### Task goal
All of the records are to be reproduced exactly.

### Exercise materials
== Segment start ==
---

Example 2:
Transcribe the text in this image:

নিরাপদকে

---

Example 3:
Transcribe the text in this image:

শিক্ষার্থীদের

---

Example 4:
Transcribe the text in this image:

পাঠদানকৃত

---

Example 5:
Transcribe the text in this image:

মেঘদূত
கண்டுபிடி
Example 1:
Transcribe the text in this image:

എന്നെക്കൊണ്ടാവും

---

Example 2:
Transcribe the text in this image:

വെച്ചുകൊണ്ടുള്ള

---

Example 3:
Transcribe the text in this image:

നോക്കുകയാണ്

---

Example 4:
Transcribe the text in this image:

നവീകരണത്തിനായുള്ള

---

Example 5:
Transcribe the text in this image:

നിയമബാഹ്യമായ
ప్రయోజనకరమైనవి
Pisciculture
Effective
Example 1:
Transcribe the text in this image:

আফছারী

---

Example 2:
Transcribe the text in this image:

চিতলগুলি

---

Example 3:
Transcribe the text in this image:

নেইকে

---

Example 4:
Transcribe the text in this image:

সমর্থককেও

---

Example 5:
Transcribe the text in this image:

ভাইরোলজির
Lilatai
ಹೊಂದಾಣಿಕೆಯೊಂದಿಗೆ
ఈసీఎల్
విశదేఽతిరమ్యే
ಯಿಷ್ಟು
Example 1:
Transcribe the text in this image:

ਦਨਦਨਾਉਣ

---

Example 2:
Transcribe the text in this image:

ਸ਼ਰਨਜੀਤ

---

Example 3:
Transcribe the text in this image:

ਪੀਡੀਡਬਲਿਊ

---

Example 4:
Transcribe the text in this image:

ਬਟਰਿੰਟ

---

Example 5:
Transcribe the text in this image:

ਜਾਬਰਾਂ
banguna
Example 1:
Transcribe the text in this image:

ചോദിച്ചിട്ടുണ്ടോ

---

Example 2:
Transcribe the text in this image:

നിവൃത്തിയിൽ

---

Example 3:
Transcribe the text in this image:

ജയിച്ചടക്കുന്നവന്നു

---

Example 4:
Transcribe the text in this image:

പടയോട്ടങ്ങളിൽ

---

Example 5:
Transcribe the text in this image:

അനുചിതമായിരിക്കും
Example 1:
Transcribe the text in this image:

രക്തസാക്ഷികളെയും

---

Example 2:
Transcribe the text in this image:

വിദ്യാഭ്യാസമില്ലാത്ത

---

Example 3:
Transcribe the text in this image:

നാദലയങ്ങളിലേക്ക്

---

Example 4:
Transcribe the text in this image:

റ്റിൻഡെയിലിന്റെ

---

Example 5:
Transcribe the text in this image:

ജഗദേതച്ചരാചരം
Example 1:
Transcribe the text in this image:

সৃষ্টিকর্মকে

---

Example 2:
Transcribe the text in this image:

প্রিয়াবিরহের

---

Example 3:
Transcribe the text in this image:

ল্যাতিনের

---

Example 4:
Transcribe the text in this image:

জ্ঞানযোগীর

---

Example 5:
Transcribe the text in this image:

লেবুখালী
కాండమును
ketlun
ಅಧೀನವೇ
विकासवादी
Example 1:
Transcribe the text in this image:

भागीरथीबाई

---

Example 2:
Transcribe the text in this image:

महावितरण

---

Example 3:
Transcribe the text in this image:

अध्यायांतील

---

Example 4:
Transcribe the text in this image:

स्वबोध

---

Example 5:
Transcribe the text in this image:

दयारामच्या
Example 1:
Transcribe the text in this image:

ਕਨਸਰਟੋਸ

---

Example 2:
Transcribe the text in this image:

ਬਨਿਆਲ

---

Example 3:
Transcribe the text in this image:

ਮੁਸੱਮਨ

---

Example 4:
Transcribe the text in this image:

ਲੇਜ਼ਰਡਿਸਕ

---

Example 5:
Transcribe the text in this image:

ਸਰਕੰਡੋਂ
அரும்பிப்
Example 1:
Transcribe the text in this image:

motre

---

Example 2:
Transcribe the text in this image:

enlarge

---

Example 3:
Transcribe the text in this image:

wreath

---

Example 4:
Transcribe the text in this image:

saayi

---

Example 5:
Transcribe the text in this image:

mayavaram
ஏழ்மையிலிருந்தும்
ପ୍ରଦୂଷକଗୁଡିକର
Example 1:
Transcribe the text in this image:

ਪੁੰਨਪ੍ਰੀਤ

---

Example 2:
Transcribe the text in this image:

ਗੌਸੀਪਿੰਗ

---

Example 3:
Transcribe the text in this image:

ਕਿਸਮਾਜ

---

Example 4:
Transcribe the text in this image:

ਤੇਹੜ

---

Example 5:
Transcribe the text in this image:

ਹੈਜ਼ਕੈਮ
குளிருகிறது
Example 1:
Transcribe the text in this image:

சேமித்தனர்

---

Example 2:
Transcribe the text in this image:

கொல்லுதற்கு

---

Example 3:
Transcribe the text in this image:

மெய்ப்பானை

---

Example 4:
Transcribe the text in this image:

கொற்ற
== Segment end ==
### Solution to this problem
---

Example 2:
Transcribe the text in this image:

নিরাপদকে

---

Example 3:
Transcribe the text in this image:

শিক্ষার্থীদের

---

Example 4:
Transcribe the text in this image:

পাঠদানকৃত

---

Example 5:
Transcribe the text in this image:

মেঘদূত
கண்டுபிடி
Example 1:
Transcribe the text in this image:

എന്നെക്കൊണ്ടാവും

---

Example 2:
Transcribe the text in this image:

വെച്ചുകൊണ്ടുള്ള

---

Example 3:
Transcribe the text in this image:

നോക്കുകയാണ്

---

Example 4:
Transcribe the text in this image:

നവീകരണത്തിനായുള്ള

---

Example 5:
Transcribe the text in this image:

നിയമബാഹ്യമായ
ప్రయోజనకరమైనవి
Pisciculture
Effective
Example 1:
Transcribe the text in this image:

আফছারী

---

Example 2:
Transcribe the text in this image:

চিতলগুলি

---

Example 3:
Transcribe the text in this image:

নেইকে

---

Example 4:
Transcribe the text in this image:

সমর্থককেও

---

Example 5:
Transcribe the text in this image:

ভাইরোলজির
Lilatai
ಹೊಂದಾಣಿಕೆಯೊಂದಿಗೆ
ఈసీఎల్
విశదేఽతిరమ్యే
ಯಿಷ್ಟು
Example 1:
Transcribe the text in this image:

ਦਨਦਨਾਉਣ

---

Example 2:
Transcribe the text in this image:

ਸ਼ਰਨਜੀਤ

---

Example 3:
Transcribe the text in this image:

ਪੀਡੀਡਬਲਿਊ

---

Example 4:
Transcribe the text in this image:

ਬਟਰਿੰਟ

---

Example 5:
Transcribe the text in this image:

ਜਾਬਰਾਂ
banguna
Example 1:
Transcribe the text in this image:

ചോദിച്ചിട്ടുണ്ടോ

---

Example 2:
Transcribe the text in this image:

നിവൃത്തിയിൽ

---

Example 3:
Transcribe the text in this image:

ജയിച്ചടക്കുന്നവന്നു

---

Example 4:
Transcribe the text in this image:

പടയോട്ടങ്ങളിൽ

---

Example 5:
Transcribe the text in this image:

അനുചിതമായിരിക്കും
Example 1:
Transcribe the text in this image:

രക്തസാക്ഷികളെയും

---

Example 2:
Transcribe the text in this image:

വിദ്യാഭ്യാസമില്ലാത്ത

---

Example 3:
Transcribe the text in this image:

നാദലയങ്ങളിലേക്ക്

---

Example 4:
Transcribe the text in this image:

റ്റിൻഡെയിലിന്റെ

---

Example 5:
Transcribe the text in this image:

ജഗദേതച്ചരാചരം
Example 1:
Transcribe the text in this image:

সৃষ্টিকর্মকে

---

Example 2:
Transcribe the text in this image:

প্রিয়াবিরহের

---

Example 3:
Transcribe the text in this image:

ল্যাতিনের

---

Example 4:
Transcribe the text in this image:

জ্ঞানযোগীর

---

Example 5:
Transcribe the text in this image:

লেবুখালী
కాండమును
ketlun
ಅಧೀನವೇ
विकासवादी
Example 1:
Transcribe the text in this image:

भागीरथीबाई

---

Example 2:
Transcribe the text in this image:

महावितरण

---

Example 3:
Transcribe the text in this image:

अध्यायांतील

---

Example 4:
Transcribe the text in this image:

स्वबोध

---

Example 5:
Transcribe the text in this image:

दयारामच्या
Example 1:
Transcribe the text in this image:

ਕਨਸਰਟੋਸ

---

Example 2:
Transcribe the text in this image:

ਬਨਿਆਲ

---

Example 3:
Transcribe the text in this image:

ਮੁਸੱਮਨ

---

Example 4:
Transcribe the text in this image:

ਲੇਜ਼ਰਡਿਸਕ

---

Example 5:
Transcribe the text in this image:

ਸਰਕੰਡੋਂ
அரும்பிப்
Example 1:
Transcribe the text in this image:

motre

---

Example 2:
Transcribe the text in this image:

enlarge

---

Example 3:
Transcribe the text in this image:

wreath

---

Example 4:
Transcribe the text in this image:

saayi

---

Example 5:
Transcribe the text in this image:

mayavaram
ஏழ்மையிலிருந்தும்
ପ୍ରଦୂଷକଗୁଡିକର
Example 1:
Transcribe the text in this image:

ਪੁੰਨਪ੍ਰੀਤ

---

Example 2:
Transcribe the text in this image:

ਗੌਸੀਪਿੰਗ

---

Example 3:
Transcribe the text in this image:

ਕਿਸਮਾਜ

---

Example 4:
Transcribe the text in this image:

ਤੇਹੜ

---

Example 5:
Transcribe the text in this image:

ਹੈਜ਼ਕੈਮ
குளிருகிறது
Example 1:
Transcribe the text in this image:

சேமித்தனர்

---

Example 2:
Transcribe the text in this image:

கொல்லுதற்கு

---

Example 3:
Transcribe the text in this image:

மெய்ப்பானை

---

Example 4:
Transcribe the text in this image:

கொற்ற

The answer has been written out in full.